Recuerdos del tiempo viejo: 83
IX
editarFué nombrado gobernador de Méjico Juan José Baz, a quien nada se le ponía por delante. El miércoles de Ceniza, a deshora de la noche, sacó a todas las monjas de sus conventos para refundirlas, como allí se decía entonces; es decir, para suprimir los conventos en los cuales quedaban muy pocas monjas, y reunirlas en otros, conservando unidas a todas las de una misma regla; tal era la ley. Pero las pobres monjas anduvieron en coches y en ómnibus por las calles, con asombro de unos, indignación de algunos, y befa y chacota de la gente maleante.
Al fin, las unas quedaron en algunos conventos, sin entenderse ni avenirse, por tener distintas costumbres y obedecer a diferentes reglas y estatutos; algunas se volvieron con sus familias, y muchas fueron recogidas por sus parientes o alojadas encasas particulares. En la mía hubo tres, a las cuales se las habilitó una capilla, y no pudimos verlas el rostro porque su regla las prohibía mostrase sin velo.
Lo más curioso de aquel trasiego de monjas era que el gobernador las echaba de sus conventos y la gobernadora las recogía, las distribuía por las casas de sus amigos y cuestaba para su manutención. Unos conventos fueron vendidos y convertidos en casas; de alguna iglesia el nuevo propietario echó a los fieles que oían misa y al sacerdote que la decía, y se apoderó del copón, los cálices y ornamentos sagrados, sin pararse en el sacrilegio. El convento de monjas de la Encarnación (o de la Concepción) era riquísimo. Era una especie de ciudadela murada, dentro de la cual había una ciudad pequeña, con sus calles, su plaza, su mercado, su alumbrado y sus primorosas casitas en lugar de celdas. Estas casas tenían rampas en vez de escaleras; sus aposentos, cerrados con mamparas y con biombos chinescos, contenían comodísimas camas y lujosos muebles; y las reverendas madres de ellas propietarias, se visitaban unas a otras en cochecitos arrastrados por muchachas legas que tenían a su servicio; unas que en su compañía habitaban, y otras que de la ciudad diariamente penetraban en el monasterio.
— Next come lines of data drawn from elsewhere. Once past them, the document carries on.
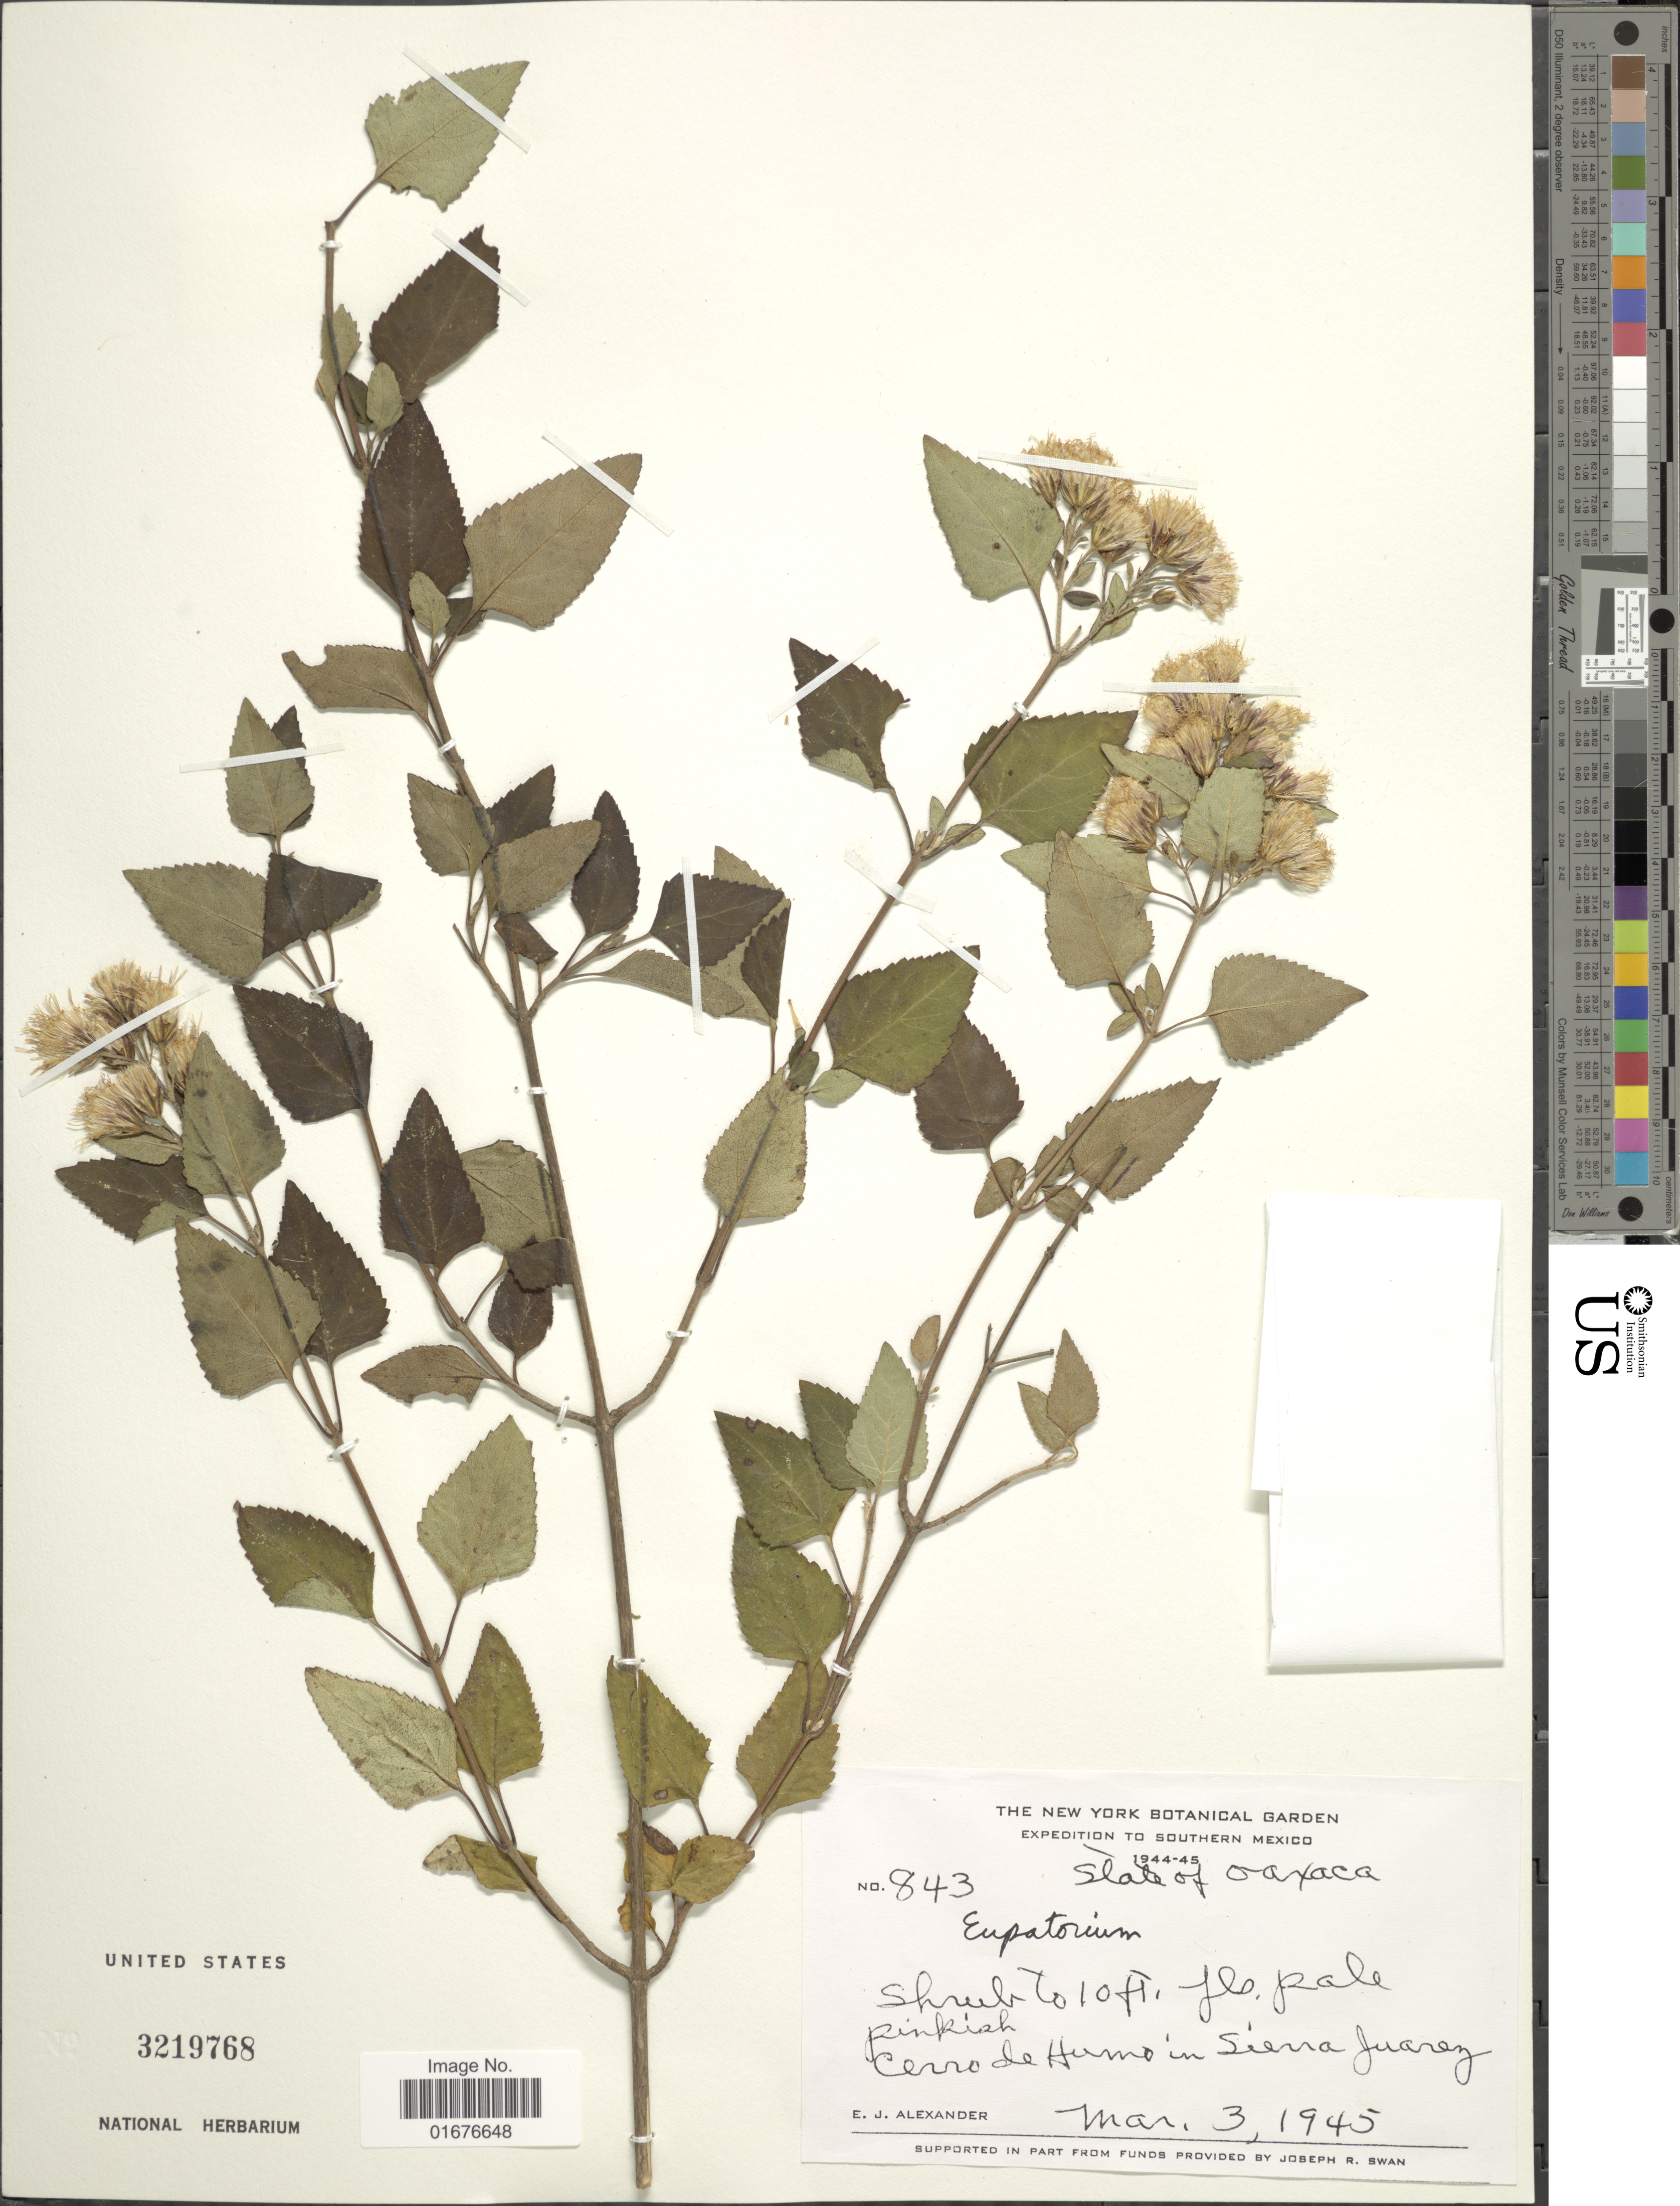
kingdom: Plantae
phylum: Tracheophyta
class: Magnoliopsida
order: Asterales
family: Asteraceae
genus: Ageratina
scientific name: Ageratina pringlei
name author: (B.L. Rob. & Greenm.) R.M. King & H. Rob.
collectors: E. J. Alexander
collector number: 843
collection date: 1945-03-03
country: Mexico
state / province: Oaxaca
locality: Southern Mexico, Cerro de Humo in Sierra Juarez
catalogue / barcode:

Juan José Baz derribó los muros que cerraban las calles, y abrió aquellas casitas y expuso todos aquellos secretos femeniles a la curiosidad del público. Todo Méjico hizo muchos días de aquel monasterio el paseo de moda, y Dios nos perdone a todos los que fuimos, las maliciosas observaciones y los mundanos propósitos que sobre lo que veíamos hicimos. Más tarde se alojaron en aquellas santas casitas las mujeres que la moderna civilización segrega a los apartados barrios.
Yo he visto esto; y esto, con otras cosas más, motivaron la intervención europea en el antiguo imperio de Moctezuma. De ésta nada quiero decir, a pesar de haberlo anunciado, por no prolongar estos RECUERDOS, cuyos apéndices tal vez sobran.
Quédanse, pues, mis observaciones y notas sobre la intervención europea en Méjico para mis memorias póstumas, las cuales probablemente no interesarán a nadie, como recuerdos inútiles de cosas pasadas en cuenta, pero que yo he consignado en unos cuadernos, tal vez por el prurito de hablar hasta después de muerto. ¿Quién sabe si lo en aquellos cuadernos escrito parecerá mejor que lo que en vida he hablado? Y si así no fuere y pareciera peor, a fe mía que ni yo lo he de saber ya, ni nadie habrá que abra mi sepultura para volverme mis palabras al cuerpo.
Voy a concluir pasando rápidamente mi pluma sobre el breve imperio de Maximiliano, en cuya corte, ni fui yo lo que se ha dicho, ni deja de importarme a mí decir lo que fui, que fué bien poco, sino para poner los puntos sobre las íes y mordaza a las lenguas de los que no saben lo que dicen hoy; porque los que a mi vuelta a la patria lo propalaron, estaban también muy lejos de saber lo que decían.